In chatting with the much stressed mother, I discovered that her daughter is very active in sports and school teams. She does not eat meat, and her menstrual cycle stopped last spring. Her sleep has also been disrupted.
According to Chinese medicine we address issues such as Qi (pronounced Chee; qi is the energy that courses throughout our bodies) and Blood (capitalized here because it pertains to more than the red stuff that runs through your veins). I’ve made a preliminary assessment by phone that her daughter is ‘blood deficient’ (different then what western medicine would consider anemia). While her doctor was not concerned about the periods stopping for now, I had a different assessment. The cessation of her menstrual cycle is a sign that her body needs to retain as much blood as it can, and not lose more blood. With a blood deficiency, especially if it is pronounced, her daughter will not have the capacity (energetically or physically) to will herself into a calmer state. Her anxiety is partially a result of the blood deficiency. I explained to the mother that nutrition counseling and some blood building menu recipes would be incorporated into our discussion when they came in for their full evaluation.
While the blood deficiency is not the only issue here, it will be a key component of her treatment plan.
In listening to the mother speak and to the tone of her voice, I was able to determine that she would also benefit from some coaching in how to effectively support her daughter as we move forward.
While seeing a therapist and psychiatrist for medications are going to be impacting and helpful in this acute phase, the acupuncture approach, with its holistic parameters, will complete the circle of treatment over time. Unlike the short-term use of medications, the acupuncturist approach will offer interventions along with coaching that will last over a lifetime.
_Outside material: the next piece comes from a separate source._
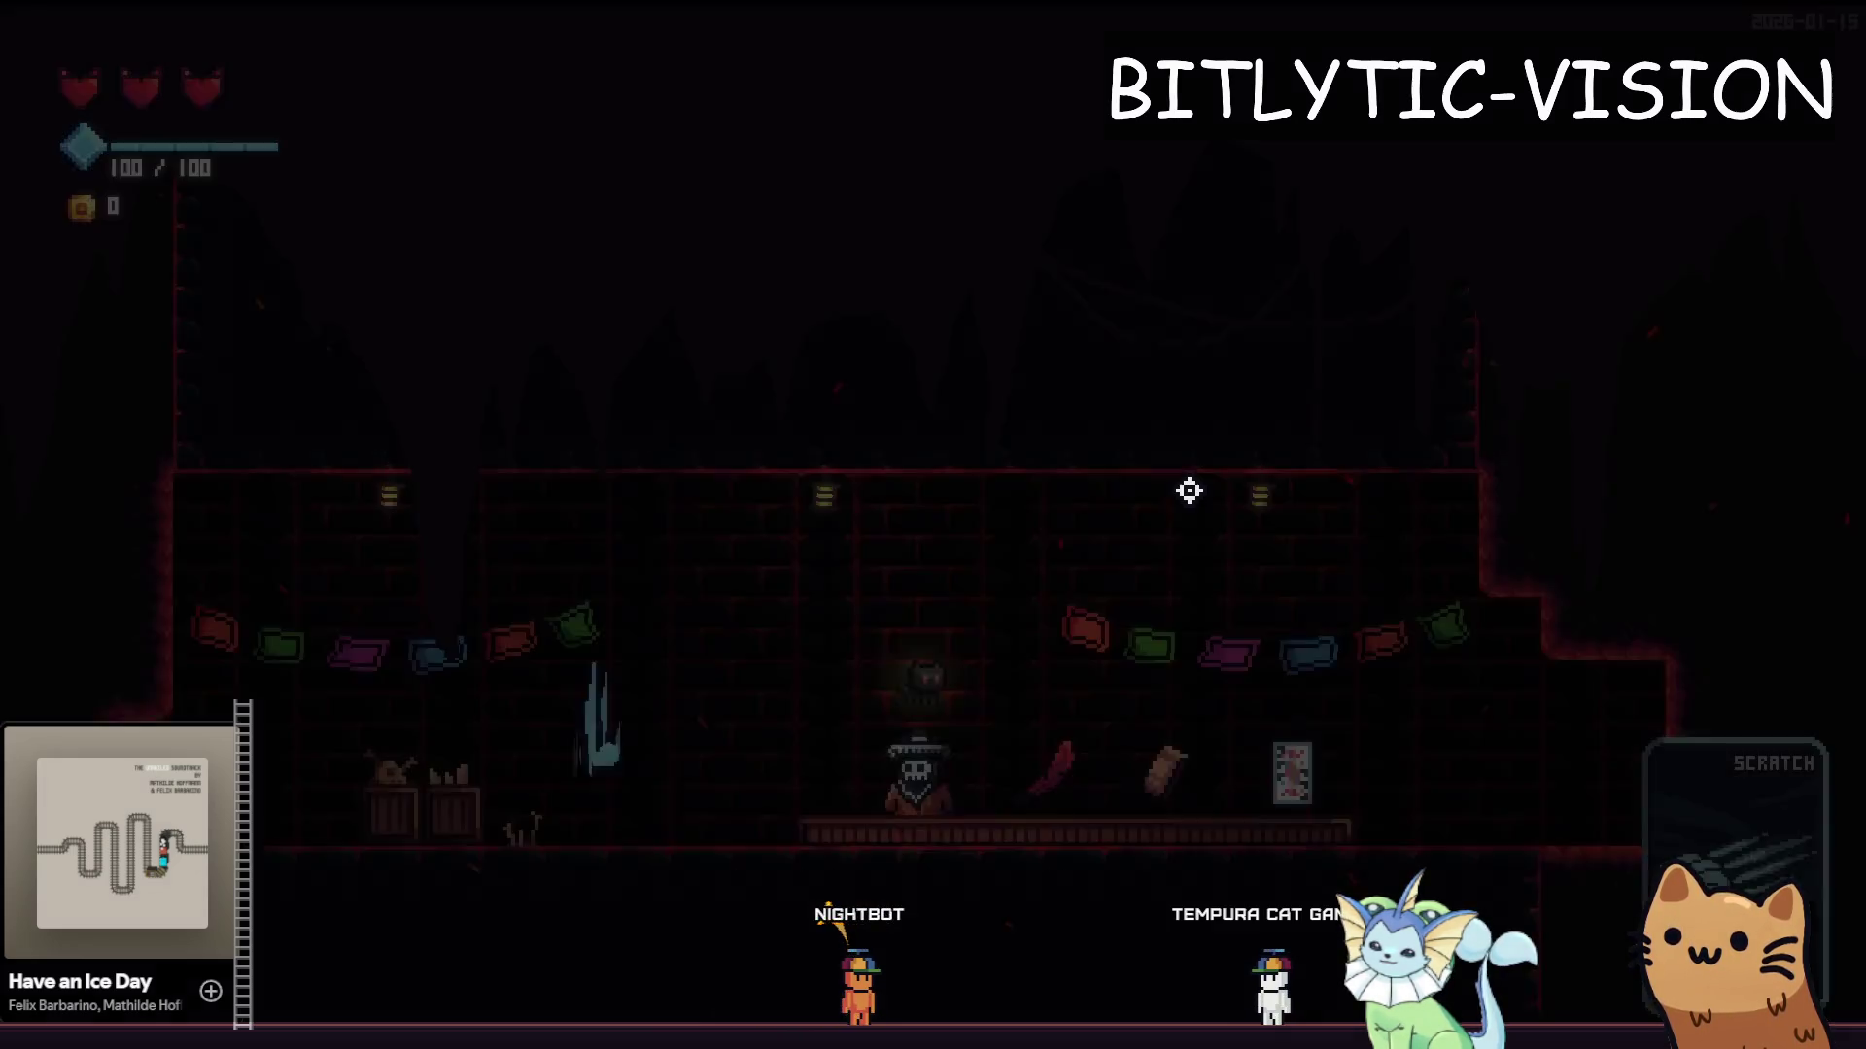
pyautogui.press('Tab')
pyautogui.press('grave')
This does not mean a patient must continue in acupuncture treatment for a lifetime. What it means is that the Eastern medical approach to diagnosis and treatment addresses and treats the root of the problem as well as the symptom. By treating and healing the root of the symptom, the impact can last over one’s lifetime.
Think of it as a pie. I tell my patients that the acupuncture and the treatment we offer is 25% of the pie, and lifestyle habits cover the other 75%. I find it helpful to consider incorporating other modalities such as western medicine/ nutrition, coaching, bodywork such as massage and lifestyle coaching around exercise (or over-exercise); as well to help design a well-rounded holistic treatment plan.